> [Provided text]
June 30, 2011
Happier Orangutans Live Longer
According to a new study, happier orangutans are more likely to live longer.
Researchers used a low cost method to measure the happiness of captive orangutans.
The team asked the people who worked closely with each captive orangutan to participate in the study. The researchers asked the keepers and carers to complete a questionnaire about individual animals they knew well.
"The assessment was modeled on [established] methods of assessing human well-being," Dr Alex Weiss, who is from the University of Edinburgh and led the study, told BBC.
The questionnaire posed four key questions, including how much time the orangutan spent "happy, contented and enjoying itself."
The team was able to see how happiness influenced the orangutans' lives by working out a happiness score for each of the 200 animals observed. The team revisited the study seven-years later and could see a clear connection between happiness and longevity.
Professor Richard Byrne, a primate expert from the University of St Andrews who was not involved in this study, said that "the findings were clear".
"[The team has] worked out that the difference between an orangutan being rated as very happy, compared to very unhappy, equated to 11 additional years of life-expectancy," Byrne told BBC.
But, he continued, "the authors rightly point out that the data don't tell us whether some subtle sign of health or illness makes an orangutan act more or less happy, or if its the reverse - that something intrinsic to the individual orangutan, which shows up externally as happiness or sadness to us, predisposes the individual to be more likely to stay healthy or get ill."

> [Supplied information]
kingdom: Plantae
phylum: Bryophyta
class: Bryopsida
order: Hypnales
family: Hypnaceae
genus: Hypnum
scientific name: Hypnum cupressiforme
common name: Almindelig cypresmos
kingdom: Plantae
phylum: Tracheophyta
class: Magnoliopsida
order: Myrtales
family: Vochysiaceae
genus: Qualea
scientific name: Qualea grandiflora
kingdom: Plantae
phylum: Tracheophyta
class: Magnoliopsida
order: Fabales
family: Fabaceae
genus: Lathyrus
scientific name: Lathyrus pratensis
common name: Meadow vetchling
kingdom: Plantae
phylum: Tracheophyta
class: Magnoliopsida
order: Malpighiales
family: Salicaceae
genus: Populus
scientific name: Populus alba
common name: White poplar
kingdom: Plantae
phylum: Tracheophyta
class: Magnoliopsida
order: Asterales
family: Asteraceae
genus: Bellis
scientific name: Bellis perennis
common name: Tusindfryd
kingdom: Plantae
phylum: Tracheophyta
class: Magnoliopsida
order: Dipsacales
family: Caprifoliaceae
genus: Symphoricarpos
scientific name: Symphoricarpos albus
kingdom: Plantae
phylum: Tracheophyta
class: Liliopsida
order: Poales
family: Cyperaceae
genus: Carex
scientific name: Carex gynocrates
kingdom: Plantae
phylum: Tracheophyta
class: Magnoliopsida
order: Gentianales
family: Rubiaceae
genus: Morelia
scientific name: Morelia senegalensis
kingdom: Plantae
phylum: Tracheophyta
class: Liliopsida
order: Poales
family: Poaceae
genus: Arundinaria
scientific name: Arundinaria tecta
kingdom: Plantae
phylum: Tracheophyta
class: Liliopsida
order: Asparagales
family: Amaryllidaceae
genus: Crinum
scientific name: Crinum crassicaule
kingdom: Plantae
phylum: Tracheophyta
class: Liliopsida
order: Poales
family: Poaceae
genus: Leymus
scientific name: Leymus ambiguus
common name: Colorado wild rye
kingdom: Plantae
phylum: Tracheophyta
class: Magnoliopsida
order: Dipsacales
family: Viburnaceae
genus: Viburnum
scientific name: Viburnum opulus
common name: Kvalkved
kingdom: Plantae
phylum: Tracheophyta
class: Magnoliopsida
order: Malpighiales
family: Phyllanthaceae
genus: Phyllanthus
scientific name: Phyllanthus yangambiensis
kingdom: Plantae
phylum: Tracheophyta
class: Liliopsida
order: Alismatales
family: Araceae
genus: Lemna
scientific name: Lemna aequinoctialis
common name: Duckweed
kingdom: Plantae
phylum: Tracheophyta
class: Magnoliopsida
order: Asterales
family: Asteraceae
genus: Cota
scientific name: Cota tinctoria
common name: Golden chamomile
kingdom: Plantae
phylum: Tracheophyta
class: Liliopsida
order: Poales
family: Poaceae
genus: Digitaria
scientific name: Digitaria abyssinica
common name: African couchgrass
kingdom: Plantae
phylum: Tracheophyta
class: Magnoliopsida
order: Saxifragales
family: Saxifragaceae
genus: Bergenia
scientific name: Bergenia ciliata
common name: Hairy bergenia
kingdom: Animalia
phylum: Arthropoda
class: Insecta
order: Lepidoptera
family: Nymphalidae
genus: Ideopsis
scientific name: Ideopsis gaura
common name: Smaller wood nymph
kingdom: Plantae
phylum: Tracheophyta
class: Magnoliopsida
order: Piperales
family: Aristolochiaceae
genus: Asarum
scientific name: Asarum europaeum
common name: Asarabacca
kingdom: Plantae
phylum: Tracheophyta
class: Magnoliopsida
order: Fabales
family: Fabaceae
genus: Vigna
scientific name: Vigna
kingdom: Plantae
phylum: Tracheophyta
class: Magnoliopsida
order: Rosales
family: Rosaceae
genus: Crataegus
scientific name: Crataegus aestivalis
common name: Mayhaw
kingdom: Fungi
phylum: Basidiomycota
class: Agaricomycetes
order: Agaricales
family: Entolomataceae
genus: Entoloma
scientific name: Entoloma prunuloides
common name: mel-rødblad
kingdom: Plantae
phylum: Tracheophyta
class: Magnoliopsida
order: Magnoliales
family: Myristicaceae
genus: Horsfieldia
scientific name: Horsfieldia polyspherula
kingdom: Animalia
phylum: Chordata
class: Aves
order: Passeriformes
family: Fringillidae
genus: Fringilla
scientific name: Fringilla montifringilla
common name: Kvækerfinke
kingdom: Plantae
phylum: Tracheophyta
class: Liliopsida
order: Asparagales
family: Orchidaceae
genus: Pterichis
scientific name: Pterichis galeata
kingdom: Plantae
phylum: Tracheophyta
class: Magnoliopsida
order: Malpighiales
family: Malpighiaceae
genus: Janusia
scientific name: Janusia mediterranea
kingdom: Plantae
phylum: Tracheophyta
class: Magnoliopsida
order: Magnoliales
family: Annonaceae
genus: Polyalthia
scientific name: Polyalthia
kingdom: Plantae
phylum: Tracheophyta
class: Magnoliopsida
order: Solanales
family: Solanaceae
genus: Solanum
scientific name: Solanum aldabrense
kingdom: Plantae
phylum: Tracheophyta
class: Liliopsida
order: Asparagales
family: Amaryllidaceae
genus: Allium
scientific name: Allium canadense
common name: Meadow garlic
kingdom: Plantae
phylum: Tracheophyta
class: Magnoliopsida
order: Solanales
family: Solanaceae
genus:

> [Work request 1] Transcribe the passage of the orangutan article from "June 30, 2011" to "study, told BBC.".
> [Work request 2] Shorten the paragraph of the orangutan article that begins "The team was able to see how happiness influenced" while keeping its main facts.

> [Output 1]
June 30, 2011
Happier Orangutans Live Longer
According to a new study, happier orangutans are more likely to live longer.
Researchers used a low cost method to measure the happiness of captive orangutans.
The team asked the people who worked closely with each captive orangutan to participate in the study. The researchers asked the keepers and carers to complete a questionnaire about individual animals they knew well.
"The assessment was modeled on [established] methods of assessing human well-being," Dr Alex Weiss, who is from the University of Edinburgh and led the study, told BBC.

> [Output 2] The team gave each of the 200 observed orangutans a happiness score. Seven years later, they returned to the study and found a clear link between happiness and longevity.